Book Conversation: Discriminating Data by Wendy Chun
In dialogue with Yuk Hui
In this event, Wendy Chun will discuss her latest book Discriminating Data (2021, MIT Press) in conversation with Yuk Hui.
In Discriminating Data, Chun reveals how polarization is a goal—not an error—within big data and machine learning. These methods, she argues, encode segregation, eugenics, and identity politics through their default assumptions and conditions. Correlation, which grounds big data’s predictive potential, stems from twentieth-century eugenic attempts to “breed” a better future. Recommender systems foster angry clusters of sameness through homophily. Users are “trained” to become authentically predictable via a politics and technology of recognition. Machine learning and data analytics thus seek to disrupt the future by making disruption impossible.
Chun, who has a background in systems design engineering as well as media studies and cultural theory, explains that although machine learning algorithms may not officially include race as a category, they embed whiteness as a default. Facial recognition technology, for example, relies on the faces of Hollywood celebrities and university undergraduates—groups not famous for their diversity. Homophily emerged as a concept to describe white U.S. resident attitudes to living in biracial yet segregated public housing. Predictive policing technology deploys models trained on studies of predominantly underserved neighbourhoods. Trained on selected and often discriminatory or dirty data, these algorithms are only validated if they mirror this data.

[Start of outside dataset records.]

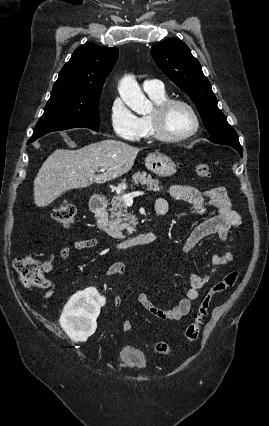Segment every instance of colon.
I'll return each mask as SVG.
<instances>
[{
  "label": "colon",
  "mask_w": 269,
  "mask_h": 426,
  "mask_svg": "<svg viewBox=\"0 0 269 426\" xmlns=\"http://www.w3.org/2000/svg\"><path fill=\"white\" fill-rule=\"evenodd\" d=\"M194 170L202 178L208 179L211 171L206 163H196ZM51 215L55 222L62 228H70L75 222L76 208L67 200H63L55 205L51 210ZM14 269L17 278L24 286L43 287L46 283L42 263L30 256L18 257L14 261ZM239 278V272L236 270L228 272L223 279L217 281L210 290L204 295L199 302L192 321L187 325L184 332V340L188 343L196 341L198 338L203 321L208 310L216 296L235 286ZM132 322L124 320L122 322V330L131 331ZM157 353L162 355H171L173 353L172 346L164 341L157 342L155 345Z\"/></svg>",
  "instance_id": "colon-1"
}]
</instances>
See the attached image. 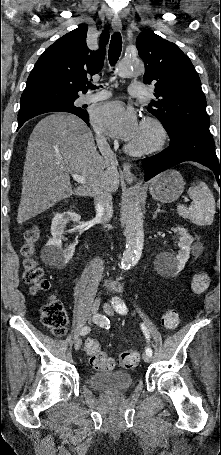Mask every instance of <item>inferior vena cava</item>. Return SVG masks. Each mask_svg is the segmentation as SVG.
I'll use <instances>...</instances> for the list:
<instances>
[{"instance_id":"602c4592","label":"inferior vena cava","mask_w":221,"mask_h":455,"mask_svg":"<svg viewBox=\"0 0 221 455\" xmlns=\"http://www.w3.org/2000/svg\"><path fill=\"white\" fill-rule=\"evenodd\" d=\"M99 150L105 160L106 165L109 169H116L118 165L116 156L111 150L107 140L103 136H98L96 138ZM94 203L97 215L99 216L101 223L106 224L113 214V203L111 192L107 190H97L94 195Z\"/></svg>"}]
</instances>
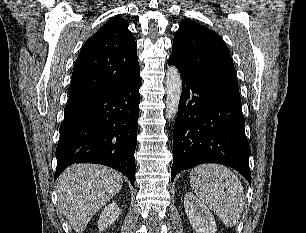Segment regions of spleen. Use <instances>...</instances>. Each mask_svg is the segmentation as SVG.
Returning a JSON list of instances; mask_svg holds the SVG:
<instances>
[{
	"label": "spleen",
	"mask_w": 306,
	"mask_h": 233,
	"mask_svg": "<svg viewBox=\"0 0 306 233\" xmlns=\"http://www.w3.org/2000/svg\"><path fill=\"white\" fill-rule=\"evenodd\" d=\"M189 178L198 198L226 227L238 224L245 203L244 188L230 169L218 164H202L191 170Z\"/></svg>",
	"instance_id": "3e777b00"
}]
</instances>
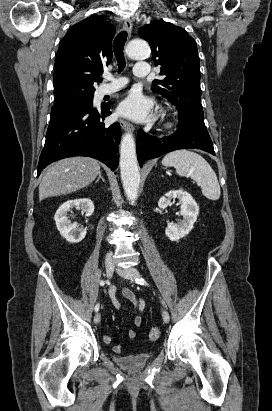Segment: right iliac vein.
Segmentation results:
<instances>
[{"label":"right iliac vein","mask_w":272,"mask_h":411,"mask_svg":"<svg viewBox=\"0 0 272 411\" xmlns=\"http://www.w3.org/2000/svg\"><path fill=\"white\" fill-rule=\"evenodd\" d=\"M105 274H106V277H107L108 279H111V278H112V276H113V274H114V266L112 265V263L107 262V263L105 264ZM100 320H101V315H100L99 312H97V313L95 314V316H94V322H95V324H98V323L100 322Z\"/></svg>","instance_id":"63e3f726"}]
</instances>
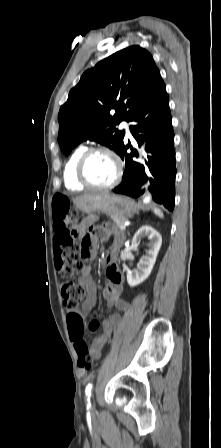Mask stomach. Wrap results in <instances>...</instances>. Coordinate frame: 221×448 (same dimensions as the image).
<instances>
[{"label": "stomach", "mask_w": 221, "mask_h": 448, "mask_svg": "<svg viewBox=\"0 0 221 448\" xmlns=\"http://www.w3.org/2000/svg\"><path fill=\"white\" fill-rule=\"evenodd\" d=\"M75 204L78 209L87 214L102 212L111 216L127 217L137 212V205L132 199L113 195L107 191L79 199Z\"/></svg>", "instance_id": "1"}]
</instances>
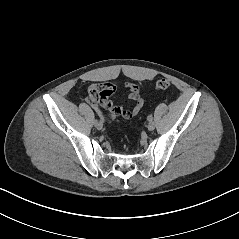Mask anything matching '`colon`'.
Returning a JSON list of instances; mask_svg holds the SVG:
<instances>
[{
    "label": "colon",
    "instance_id": "5ec220e1",
    "mask_svg": "<svg viewBox=\"0 0 239 239\" xmlns=\"http://www.w3.org/2000/svg\"><path fill=\"white\" fill-rule=\"evenodd\" d=\"M170 82L167 79H159L158 81H156L154 88L157 91H161V90H166L170 87Z\"/></svg>",
    "mask_w": 239,
    "mask_h": 239
}]
</instances>
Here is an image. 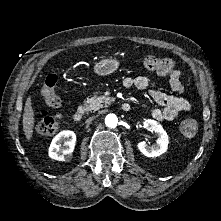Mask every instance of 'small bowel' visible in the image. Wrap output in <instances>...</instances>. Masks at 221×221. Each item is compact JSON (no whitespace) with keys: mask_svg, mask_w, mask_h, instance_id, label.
<instances>
[{"mask_svg":"<svg viewBox=\"0 0 221 221\" xmlns=\"http://www.w3.org/2000/svg\"><path fill=\"white\" fill-rule=\"evenodd\" d=\"M125 88H137L139 90H147L149 85V77L146 75L137 77H126L122 82ZM171 89L182 94L185 90L183 84L182 73L176 70L173 76H170ZM148 94L152 100L160 106L151 110L150 115L156 120H174L180 113L188 112L191 109L190 102L180 96L166 94L156 89H148Z\"/></svg>","mask_w":221,"mask_h":221,"instance_id":"1","label":"small bowel"}]
</instances>
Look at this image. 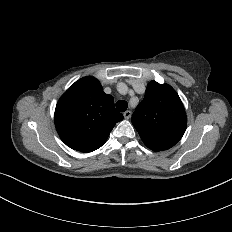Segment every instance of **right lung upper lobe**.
Instances as JSON below:
<instances>
[{
	"label": "right lung upper lobe",
	"instance_id": "1",
	"mask_svg": "<svg viewBox=\"0 0 232 232\" xmlns=\"http://www.w3.org/2000/svg\"><path fill=\"white\" fill-rule=\"evenodd\" d=\"M123 119L114 99L104 93L93 77L76 81L59 99L55 126L62 141L72 149L92 152L107 140L115 124Z\"/></svg>",
	"mask_w": 232,
	"mask_h": 232
}]
</instances>
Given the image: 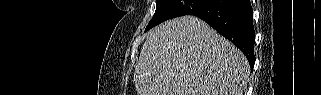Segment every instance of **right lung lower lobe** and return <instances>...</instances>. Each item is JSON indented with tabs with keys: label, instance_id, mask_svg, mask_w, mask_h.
<instances>
[{
	"label": "right lung lower lobe",
	"instance_id": "obj_1",
	"mask_svg": "<svg viewBox=\"0 0 321 95\" xmlns=\"http://www.w3.org/2000/svg\"><path fill=\"white\" fill-rule=\"evenodd\" d=\"M190 15L201 18L234 43L253 68L255 31L250 0H210Z\"/></svg>",
	"mask_w": 321,
	"mask_h": 95
}]
</instances>
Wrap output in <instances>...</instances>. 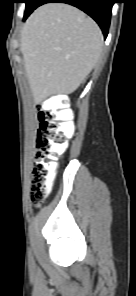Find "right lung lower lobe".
I'll return each instance as SVG.
<instances>
[{"mask_svg": "<svg viewBox=\"0 0 136 296\" xmlns=\"http://www.w3.org/2000/svg\"><path fill=\"white\" fill-rule=\"evenodd\" d=\"M45 3H67L81 9L98 23L104 38L107 37L114 0H37L34 8Z\"/></svg>", "mask_w": 136, "mask_h": 296, "instance_id": "right-lung-lower-lobe-1", "label": "right lung lower lobe"}]
</instances>
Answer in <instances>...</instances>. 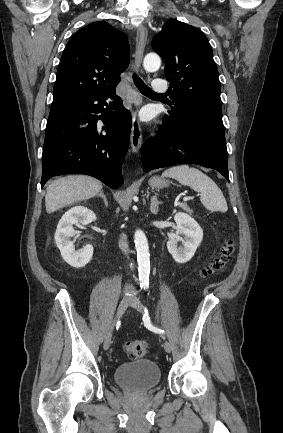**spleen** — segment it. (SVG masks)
I'll list each match as a JSON object with an SVG mask.
<instances>
[{"mask_svg": "<svg viewBox=\"0 0 283 433\" xmlns=\"http://www.w3.org/2000/svg\"><path fill=\"white\" fill-rule=\"evenodd\" d=\"M162 176L176 178L181 184H187V186H191V188L200 192V200L207 210L226 212L228 206L222 190L212 178H209L207 174H204L198 168H193L188 164H179V166H171V168L164 170Z\"/></svg>", "mask_w": 283, "mask_h": 433, "instance_id": "3e777b00", "label": "spleen"}]
</instances>
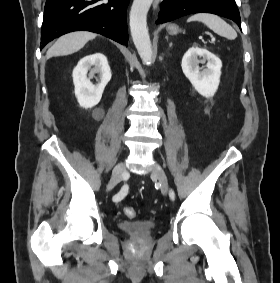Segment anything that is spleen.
<instances>
[{"mask_svg":"<svg viewBox=\"0 0 280 283\" xmlns=\"http://www.w3.org/2000/svg\"><path fill=\"white\" fill-rule=\"evenodd\" d=\"M192 21L202 22L204 25H206L209 29H211L218 35L226 37L230 40H233L237 37L236 31L228 23H226L224 20H222L216 15L208 13H198L192 15L187 20V22Z\"/></svg>","mask_w":280,"mask_h":283,"instance_id":"1","label":"spleen"}]
</instances>
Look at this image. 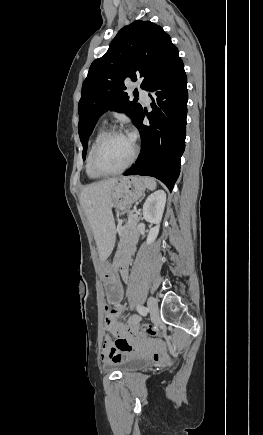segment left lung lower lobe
Segmentation results:
<instances>
[{"mask_svg":"<svg viewBox=\"0 0 263 435\" xmlns=\"http://www.w3.org/2000/svg\"><path fill=\"white\" fill-rule=\"evenodd\" d=\"M149 91L157 97L148 115L150 126L143 124L142 111L136 124L143 142L141 153L124 175L153 176L172 191L180 173L186 137L187 77L181 58Z\"/></svg>","mask_w":263,"mask_h":435,"instance_id":"1","label":"left lung lower lobe"}]
</instances>
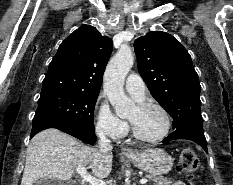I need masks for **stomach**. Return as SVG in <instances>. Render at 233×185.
Wrapping results in <instances>:
<instances>
[{"label": "stomach", "instance_id": "obj_1", "mask_svg": "<svg viewBox=\"0 0 233 185\" xmlns=\"http://www.w3.org/2000/svg\"><path fill=\"white\" fill-rule=\"evenodd\" d=\"M126 157L138 168L151 175L168 173L173 166L172 157L161 148H151L142 152H135Z\"/></svg>", "mask_w": 233, "mask_h": 185}]
</instances>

How can we release ourselves from the vice-like grip of discriminatory data? Chun calls for alternative algorithms, defaults, and interdisciplinary coalitions in order to desegregate networks and foster a more democratic big data.
Wendy Hui Kyong Chun is Canada 150 Research Chair in New Media in the School of Communication, and Director of the Digital Democracies Institute at Simon Fraser University. She has studied both Systems Design Engineering and English Literature, which she combines and mutates in her current work on digital media. She is author of Control and Freedom: Power and Paranoia in the Age of Fiber Optics (MIT, 2006), Programmed Visions: Software and Memory (MIT 2011), Updating to Remain the Same: Habitual New Media (MIT 2016), and Discriminating Data (2021, MIT Press), and co-author of Pattern Discrimination (University of Minnesota + Meson Press 2019). She has been Professor and Chair of the Department of Modern Culture and Media at Brown University, where she worked for almost two decades and where she’s currently a Visiting Professor.